Excerpted data >>
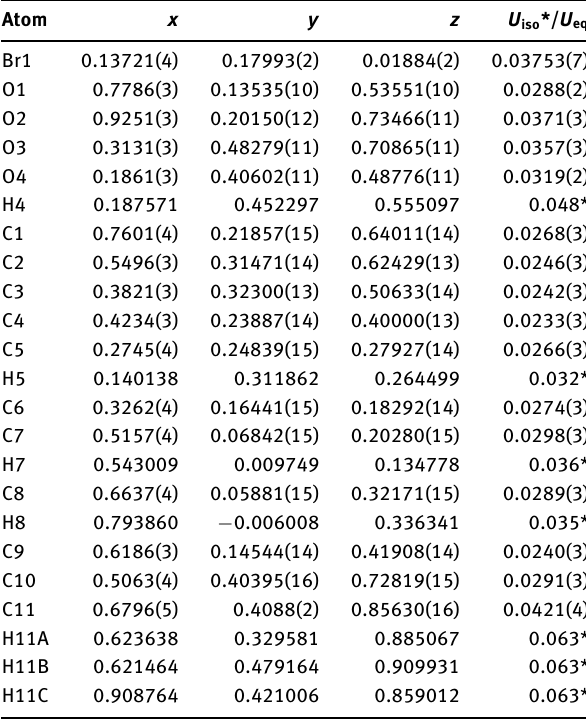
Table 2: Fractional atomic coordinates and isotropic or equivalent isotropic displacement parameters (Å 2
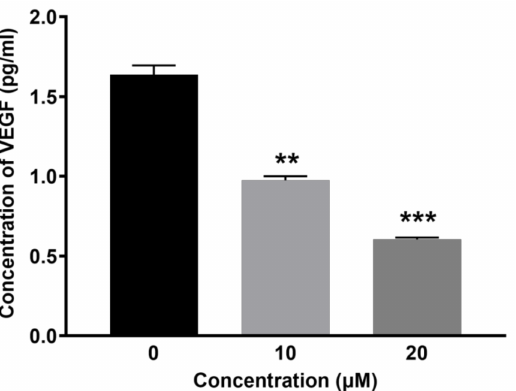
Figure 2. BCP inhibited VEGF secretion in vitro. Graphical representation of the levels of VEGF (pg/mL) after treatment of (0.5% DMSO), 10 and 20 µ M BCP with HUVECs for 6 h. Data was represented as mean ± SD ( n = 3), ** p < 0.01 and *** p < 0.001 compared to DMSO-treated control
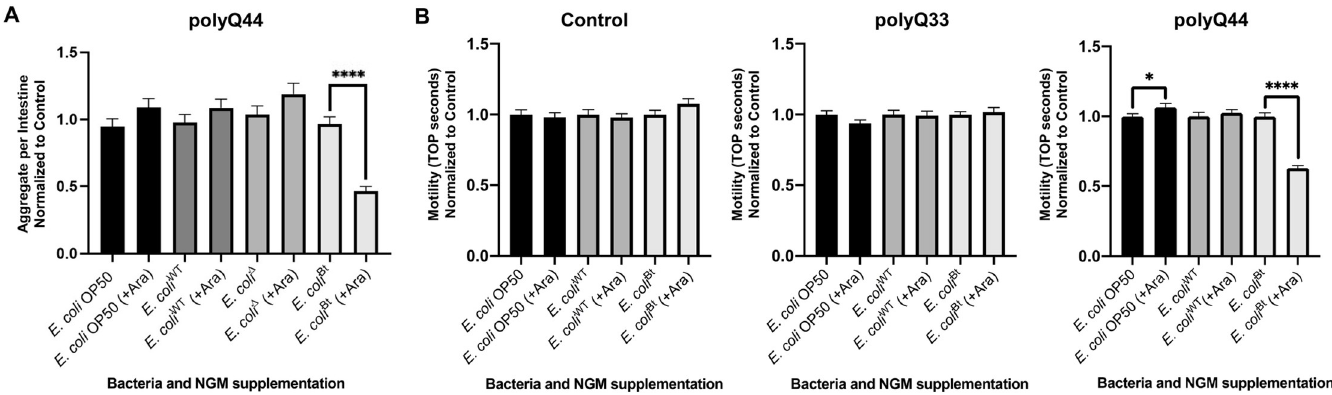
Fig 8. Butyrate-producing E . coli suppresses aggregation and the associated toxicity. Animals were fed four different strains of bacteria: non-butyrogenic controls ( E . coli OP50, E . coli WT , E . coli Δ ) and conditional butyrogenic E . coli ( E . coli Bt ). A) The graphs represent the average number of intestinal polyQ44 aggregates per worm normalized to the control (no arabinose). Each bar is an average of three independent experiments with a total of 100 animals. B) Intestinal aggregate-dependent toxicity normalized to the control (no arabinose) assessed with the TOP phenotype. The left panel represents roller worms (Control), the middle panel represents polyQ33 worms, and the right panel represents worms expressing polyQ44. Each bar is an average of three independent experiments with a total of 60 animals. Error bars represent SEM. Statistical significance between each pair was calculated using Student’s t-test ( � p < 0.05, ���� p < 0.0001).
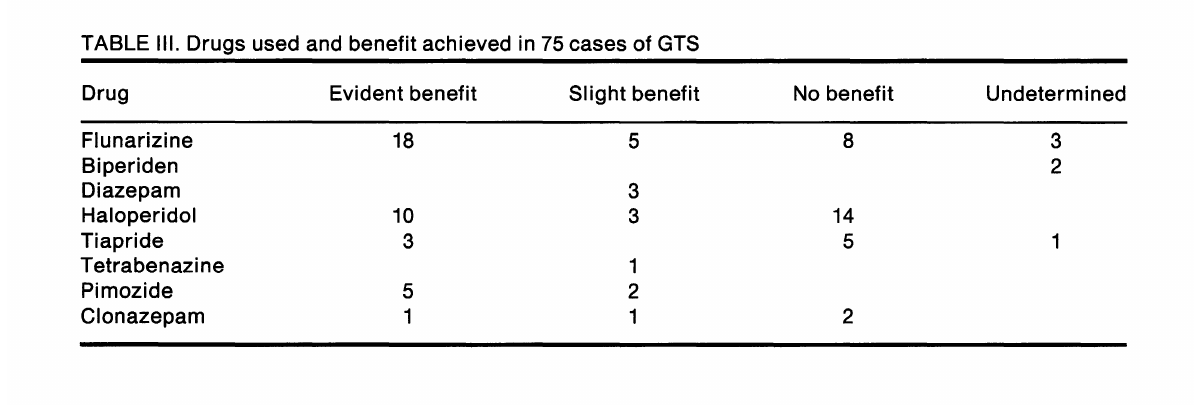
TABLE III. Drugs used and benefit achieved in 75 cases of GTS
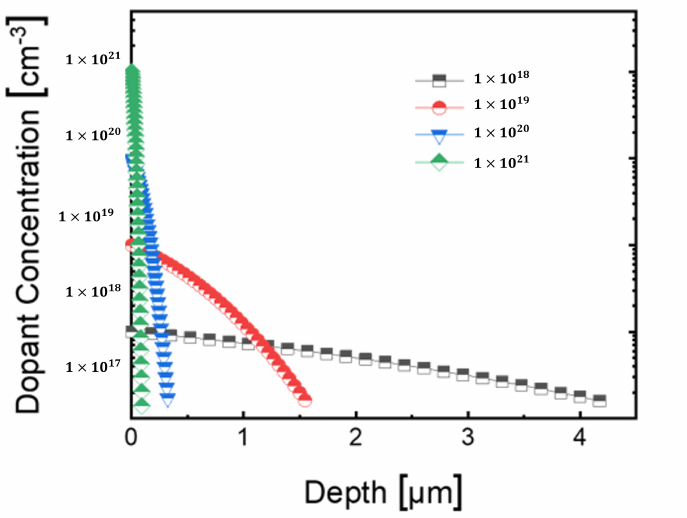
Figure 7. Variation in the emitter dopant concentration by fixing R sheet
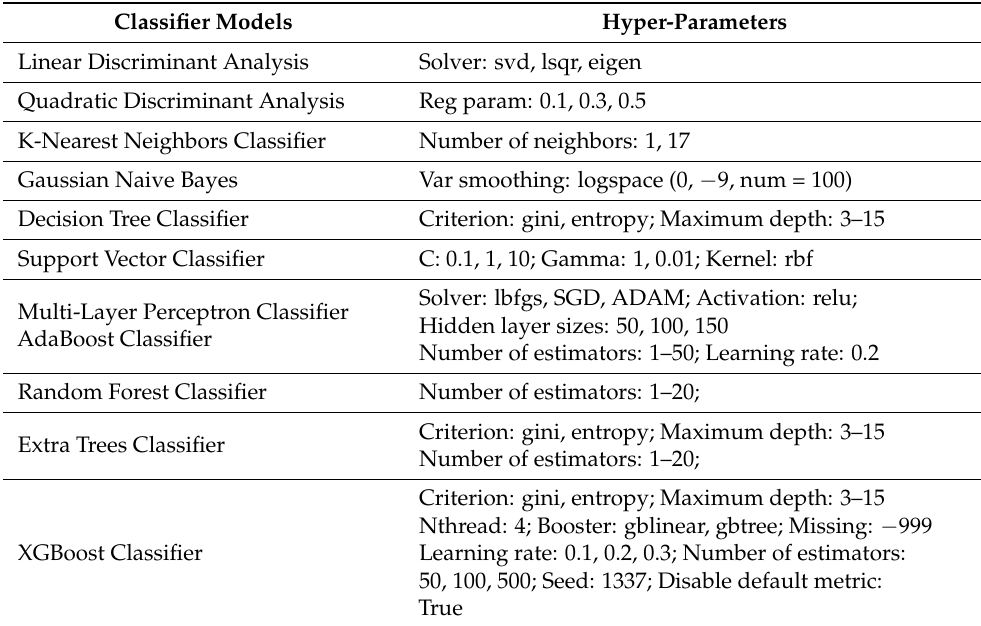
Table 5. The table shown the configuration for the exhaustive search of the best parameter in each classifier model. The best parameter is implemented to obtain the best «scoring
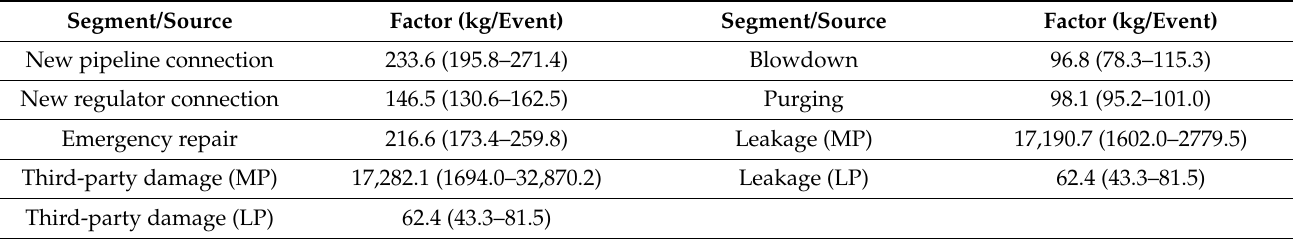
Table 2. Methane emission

Exercise brief >> Please reproduce every entry above exactly, but leave out the pictures.

Exercise output >>
Table 2: Fractional atomic coordinates and isotropic or equivalent isotropic displacement parameters (Å 2
Figure 2. BCP inhibited VEGF secretion in vitro. Graphical representation of the levels of VEGF (pg/mL) after treatment of (0.5% DMSO), 10 and 20 µ M BCP with HUVECs for 6 h. Data was represented as mean ± SD ( n = 3), ** p < 0.01 and *** p < 0.001 compared to DMSO-treated control
Fig 8. Butyrate-producing E . coli suppresses aggregation and the associated toxicity. Animals were fed four different strains of bacteria: non-butyrogenic controls ( E . coli OP50, E . coli WT , E . coli Δ ) and conditional butyrogenic E . coli ( E . coli Bt ). A) The graphs represent the average number of intestinal polyQ44 aggregates per worm normalized to the control (no arabinose). Each bar is an average of three independent experiments with a total of 100 animals. B) Intestinal aggregate-dependent toxicity normalized to the control (no arabinose) assessed with the TOP phenotype. The left panel represents roller worms (Control), the middle panel represents polyQ33 worms, and the right panel represents worms expressing polyQ44. Each bar is an average of three independent experiments with a total of 60 animals. Error bars represent SEM. Statistical significance between each pair was calculated using Student’s t-test ( � p < 0.05, ���� p < 0.0001).
TABLE III. Drugs used and benefit achieved in 75 cases of GTS
Figure 7. Variation in the emitter dopant concentration by fixing R sheet
Table 5. The table shown the configuration for the exhaustive search of the best parameter in each classifier model. The best parameter is implemented to obtain the best «scoring
Table 2. Methane emission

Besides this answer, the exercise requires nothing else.